**WHAT YOU WILL DO:** Could you repeat these rows with "chart" switched to "graph" throughout, keeping everything else the same and leaving out the pictures?

**MATERIAL PROVIDED:**
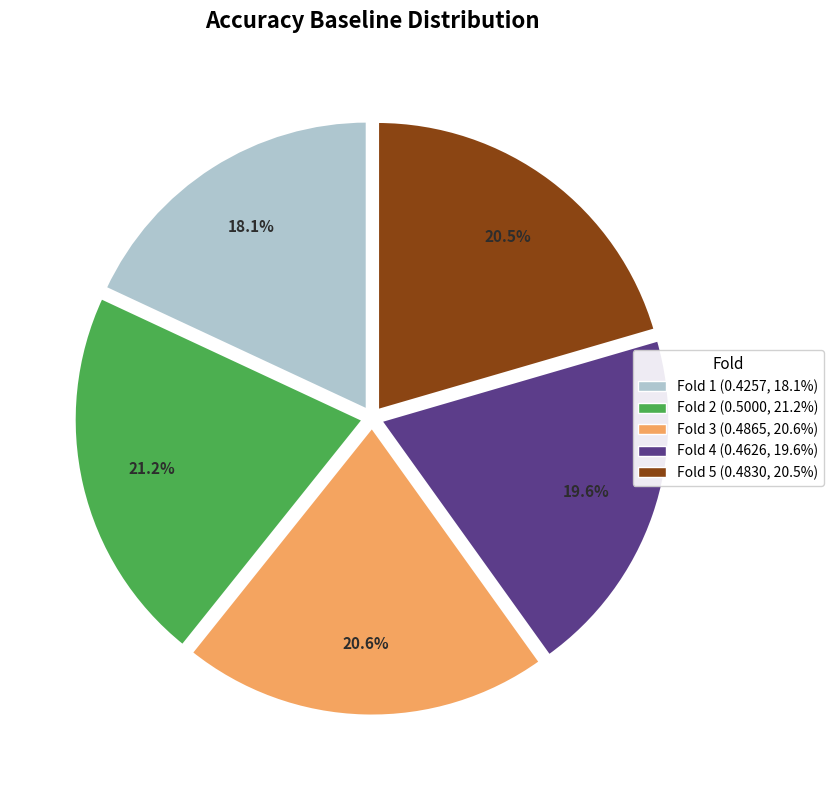

Is there any slice that represents more than half of the pie?

No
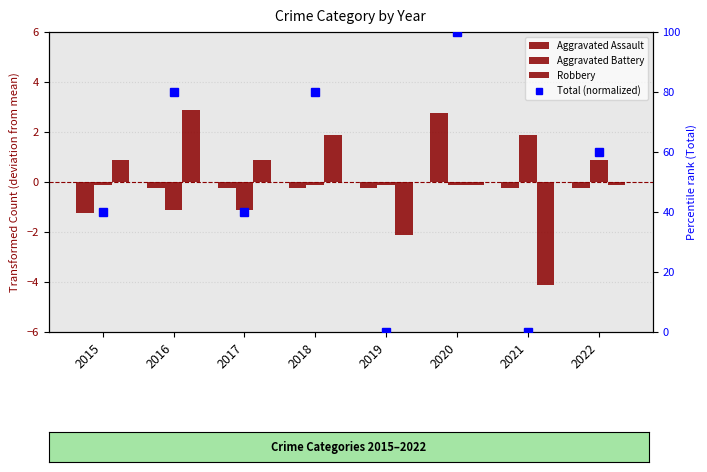

Does the chart contain stacked bars?

No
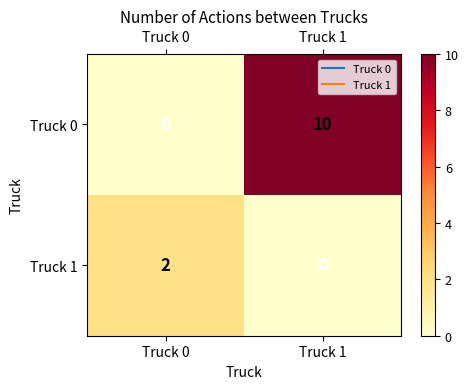

Count the number of data series in this chart.

2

**WRITTEN SOLUTION:**
Is there any slice that represents more than half of the pie?

No

Does the graph contain stacked bars?

No

Count the number of data series in this graph.

2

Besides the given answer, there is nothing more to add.